§ **WHAT TO PRODUCE**
Omit the images, then print each record below exactly as it reads.

§ **MATERIAL FOR THIS TASK**
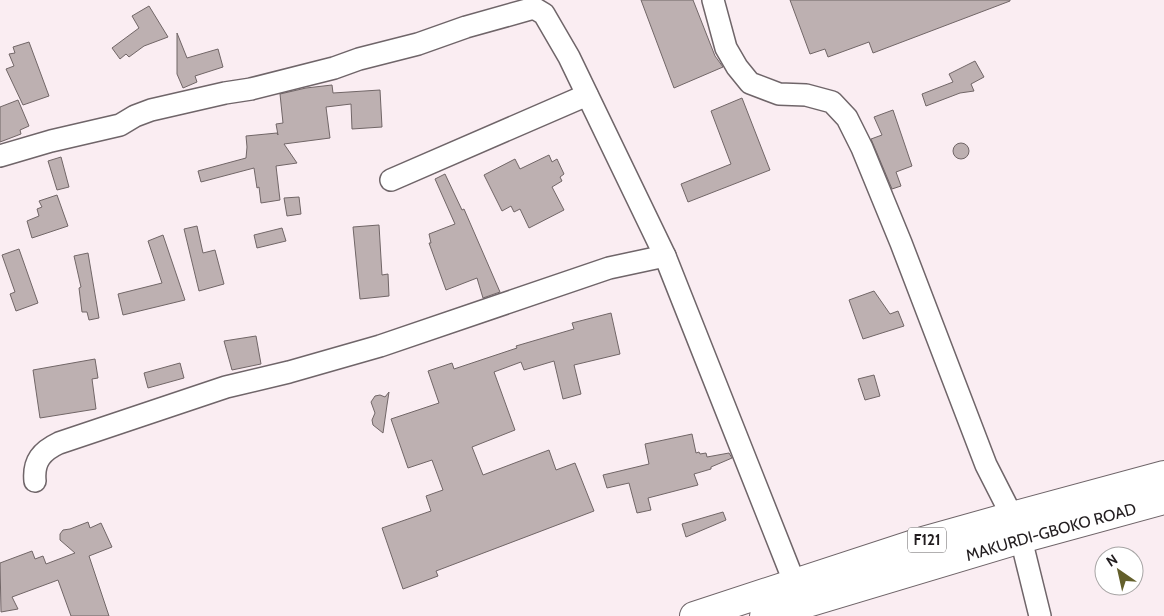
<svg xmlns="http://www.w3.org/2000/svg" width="1164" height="616" viewBox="0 0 1164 616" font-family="Cabin,sans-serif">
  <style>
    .building { fill: #bdb0b1; stroke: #716667 }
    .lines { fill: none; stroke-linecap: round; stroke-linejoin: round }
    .minor-casing { stroke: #6f6569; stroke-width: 24 }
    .major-casing { stroke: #6f6569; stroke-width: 30 }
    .minor { stroke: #fff; stroke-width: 21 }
    .major { stroke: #fff; stroke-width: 28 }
    .labels { text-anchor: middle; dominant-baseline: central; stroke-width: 5; stroke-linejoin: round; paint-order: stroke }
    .shield { fill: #fff; stroke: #646162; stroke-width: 1 }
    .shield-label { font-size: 15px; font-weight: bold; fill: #221d1f }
    .street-label { font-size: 16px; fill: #221d1f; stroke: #fff }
  </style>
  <rect width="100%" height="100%" fill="#faedf2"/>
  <g class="building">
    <path d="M641,0H693L715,56L723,67L674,88Z"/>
    <path d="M790,0H1010V1L873,53L869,42L828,57L825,49L810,54Z"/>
    <path d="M149,6L168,37L144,46L129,57L126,54L120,59L112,48L139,28L132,16Z"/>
    <path d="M177,33L187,58L218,49L223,67L195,76L197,82L183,88L177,74Z"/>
    <path d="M29,42L49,96L23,105L6,69L14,66L9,54L15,53L13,47Z"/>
    <path d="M975,61L984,77L971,84L974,91L960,93L926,106L922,94L953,82L949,74Z"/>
    <path d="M332,85L333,93L380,90L382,127L352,129L351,104L326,107L330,138L284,144L297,163L276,166L280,200L261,203L259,187L257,188L254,168L201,182L198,171L246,158L247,147L246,136L277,133L278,135L276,124L283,123L280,94L306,88Z"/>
    <path d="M742,98L770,170L688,202L681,184L731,164L711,111Z"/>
    <path d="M18,100L29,126L20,130L21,134L0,142V107Z"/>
    <path d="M893,110L912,166L896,172L901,186L892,189L871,139L882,135L874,117Z"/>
    <circle cx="961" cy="151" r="8"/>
    <path d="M549,155L552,162L557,159L564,174L560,177L562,181L552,187L564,210L529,228L520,209L514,212L511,206L502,211L484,175L515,159L520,169Z"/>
    <path d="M61,157L69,187L57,190L48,161Z"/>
    <path d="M445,174L462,210L464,209L500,292L483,298L477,278L446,290L429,243H431L429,234L455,224L435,179Z"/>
    <path d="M57,195L68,226L32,238L27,221L39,216L37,209L42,207L39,201Z"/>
    <path d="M299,197L301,214L287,216L284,198Z"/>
    <path d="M379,225L382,275L388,274L389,296L360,299L353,227Z"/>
    <path d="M197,226L203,253L215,250L224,284L199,291L184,229Z"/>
    <path d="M282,228L286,241L257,248L254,235Z"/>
    <path d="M163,235L185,300L123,315L118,294L162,283L148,241Z"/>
    <path d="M19,249L38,303L16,311L10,294L15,292L2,255Z"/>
    <path d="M88,253L99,318L89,320L87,312H82L79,288L81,287L74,256Z"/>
    <path d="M874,291L890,314L898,311L904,326L863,339L849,300Z"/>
    <path d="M611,313L620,354L574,365L581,394L563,399L554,361L524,370L521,362L494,372L515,430L472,447L483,475L549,450L556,470L575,463L594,511L436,571L438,576L403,589L382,528L431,511L426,496L443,490L432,460L408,468L391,419L439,403L428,371L452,363L454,369L517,348L516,346L574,329L572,323Z"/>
    <path d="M256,336L261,364L232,370L224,341Z"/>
    <path d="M95,359L98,378L92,379L96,409L40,418L33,370Z"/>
    <path d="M180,363L184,378L148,388L144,373Z"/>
    <path d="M874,375L880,396L865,400L858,379Z"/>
    <path d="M389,392L387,405L383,433L373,425L372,420L375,413L371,402L375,396L380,395L385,397Z"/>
    <path d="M692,434L696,453L699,452L700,454L706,453L707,457L729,453L732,458L711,467V469L694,474L698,485L648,498L651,510L637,513L629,483L607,488L603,475L649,464L645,444Z"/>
    <path d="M723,512L726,520L686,537L682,524Z"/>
    <path d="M88,522L90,528L101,523L112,547L89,556L109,616H71L58,580L12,597L18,609L1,612L0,563L32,551L35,559L43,556L46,564L75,553L60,540V534L63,530L70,529Z"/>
  </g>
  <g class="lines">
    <g class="minor-casing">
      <g id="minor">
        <path d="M713,0L726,48L737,67L750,83L779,94L806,95L832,102L847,118L862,148L901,243L986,465L1012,516L1021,539L1040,616"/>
        <path d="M0,156L51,141L120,125L135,116L151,110L225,93L251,89L334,68L359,59L418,44L466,27L534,8L544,14L569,57L665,256L795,584"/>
        <path d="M391,180L587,95"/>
        <path d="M35,481C33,461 42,451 59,443L226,387L289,372L380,346L609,268L665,256"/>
      </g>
    </g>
    <g class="major-casing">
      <g id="major">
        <path d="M694,616L923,541L1012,516L1164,475"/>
        <path id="s1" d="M764,616L1021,539L1164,500"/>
      </g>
    </g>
    <use href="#minor" class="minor"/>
    <use href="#major" class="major"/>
  </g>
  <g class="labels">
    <rect class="shield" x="908" y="527.5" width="38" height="25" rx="4"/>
    <g class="shield-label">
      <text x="927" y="540">F121</text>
    </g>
    <g class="street-label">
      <text stroke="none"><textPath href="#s1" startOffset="299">MAKURDI-GBOKO ROAD</textPath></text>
    </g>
  </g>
  <g transform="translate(1119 571) rotate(326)"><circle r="24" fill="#ffffff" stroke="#a7a5a5"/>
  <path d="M0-4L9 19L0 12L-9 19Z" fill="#635f2b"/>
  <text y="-8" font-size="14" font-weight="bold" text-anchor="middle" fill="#221d1f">N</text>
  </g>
</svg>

§ **SOLUTION FOR THIS EXERCISE**
<svg xmlns="http://www.w3.org/2000/svg" width="1164" height="616" viewBox="0 0 1164 616" font-family="Cabin,sans-serif">
  <style>
    .building { fill: #bdb0b1; stroke: #716667 }
    .lines { fill: none; stroke-linecap: round; stroke-linejoin: round }
    .minor-casing { stroke: #6f6569; stroke-width: 24 }
    .major-casing { stroke: #6f6569; stroke-width: 30 }
    .minor { stroke: #fff; stroke-width: 21 }
    .major { stroke: #fff; stroke-width: 28 }
    .labels { text-anchor: middle; dominant-baseline: central; stroke-width: 5; stroke-linejoin: round; paint-order: stroke }
    .shield { fill: #fff; stroke: #646162; stroke-width: 1 }
    .shield-label { font-size: 15px; font-weight: bold; fill: #221d1f }
    .street-label { font-size: 16px; fill: #221d1f; stroke: #fff }
  </style>
  <rect width="100%" height="100%" fill="#faedf2"/>
  <g class="building">
    <path d="M641,0H693L715,56L723,67L674,88Z"/>
    <path d="M790,0H1010V1L873,53L869,42L828,57L825,49L810,54Z"/>
    <path d="M149,6L168,37L144,46L129,57L126,54L120,59L112,48L139,28L132,16Z"/>
    <path d="M177,33L187,58L218,49L223,67L195,76L197,82L183,88L177,74Z"/>
    <path d="M29,42L49,96L23,105L6,69L14,66L9,54L15,53L13,47Z"/>
    <path d="M975,61L984,77L971,84L974,91L960,93L926,106L922,94L953,82L949,74Z"/>
    <path d="M332,85L333,93L380,90L382,127L352,129L351,104L326,107L330,138L284,144L297,163L276,166L280,200L261,203L259,187L257,188L254,168L201,182L198,171L246,158L247,147L246,136L277,133L278,135L276,124L283,123L280,94L306,88Z"/>
    <path d="M742,98L770,170L688,202L681,184L731,164L711,111Z"/>
    <path d="M18,100L29,126L20,130L21,134L0,142V107Z"/>
    <path d="M893,110L912,166L896,172L901,186L892,189L871,139L882,135L874,117Z"/>
    <circle cx="961" cy="151" r="8"/>
    <path d="M549,155L552,162L557,159L564,174L560,177L562,181L552,187L564,210L529,228L520,209L514,212L511,206L502,211L484,175L515,159L520,169Z"/>
    <path d="M61,157L69,187L57,190L48,161Z"/>
    <path d="M445,174L462,210L464,209L500,292L483,298L477,278L446,290L429,243H431L429,234L455,224L435,179Z"/>
    <path d="M57,195L68,226L32,238L27,221L39,216L37,209L42,207L39,201Z"/>
    <path d="M299,197L301,214L287,216L284,198Z"/>
    <path d="M379,225L382,275L388,274L389,296L360,299L353,227Z"/>
    <path d="M197,226L203,253L215,250L224,284L199,291L184,229Z"/>
    <path d="M282,228L286,241L257,248L254,235Z"/>
    <path d="M163,235L185,300L123,315L118,294L162,283L148,241Z"/>
    <path d="M19,249L38,303L16,311L10,294L15,292L2,255Z"/>
    <path d="M88,253L99,318L89,320L87,312H82L79,288L81,287L74,256Z"/>
    <path d="M874,291L890,314L898,311L904,326L863,339L849,300Z"/>
    <path d="M611,313L620,354L574,365L581,394L563,399L554,361L524,370L521,362L494,372L515,430L472,447L483,475L549,450L556,470L575,463L594,511L436,571L438,576L403,589L382,528L431,511L426,496L443,490L432,460L408,468L391,419L439,403L428,371L452,363L454,369L517,348L516,346L574,329L572,323Z"/>
    <path d="M256,336L261,364L232,370L224,341Z"/>
    <path d="M95,359L98,378L92,379L96,409L40,418L33,370Z"/>
    <path d="M180,363L184,378L148,388L144,373Z"/>
    <path d="M874,375L880,396L865,400L858,379Z"/>
    <path d="M389,392L387,405L383,433L373,425L372,420L375,413L371,402L375,396L380,395L385,397Z"/>
    <path d="M692,434L696,453L699,452L700,454L706,453L707,457L729,453L732,458L711,467V469L694,474L698,485L648,498L651,510L637,513L629,483L607,488L603,475L649,464L645,444Z"/>
    <path d="M723,512L726,520L686,537L682,524Z"/>
    <path d="M88,522L90,528L101,523L112,547L89,556L109,616H71L58,580L12,597L18,609L1,612L0,563L32,551L35,559L43,556L46,564L75,553L60,540V534L63,530L70,529Z"/>
  </g>
  <g class="lines">
    <g class="minor-casing">
      <g id="minor">
        <path d="M713,0L726,48L737,67L750,83L779,94L806,95L832,102L847,118L862,148L901,243L986,465L1012,516L1021,539L1040,616"/>
        <path d="M0,156L51,141L120,125L135,116L151,110L225,93L251,89L334,68L359,59L418,44L466,27L534,8L544,14L569,57L665,256L795,584"/>
        <path d="M391,180L587,95"/>
        <path d="M35,481C33,461 42,451 59,443L226,387L289,372L380,346L609,268L665,256"/>
      </g>
    </g>
    <g class="major-casing">
      <g id="major">
        <path d="M694,616L923,541L1012,516L1164,475"/>
        <path id="s1" d="M764,616L1021,539L1164,500"/>
      </g>
    </g>
    <use href="#minor" class="minor"/>
    <use href="#major" class="major"/>
  </g>
  <g class="labels">
    <rect class="shield" x="908" y="527.5" width="38" height="25" rx="4"/>
    <g class="shield-label">
      <text x="927" y="540">F121</text>
    </g>
    <g class="street-label">
      <text stroke="none"><textPath href="#s1" startOffset="299">MAKURDI-GBOKO ROAD</textPath></text>
    </g>
  </g>
  <g transform="translate(1119 571) rotate(326)"><circle r="24" fill="#ffffff" stroke="#a7a5a5"/>
  <path d="M0-4L9 19L0 12L-9 19Z" fill="#635f2b"/>
  <text y="-8" font-size="14" font-weight="bold" text-anchor="middle" fill="#221d1f">N</text>
  </g>
</svg>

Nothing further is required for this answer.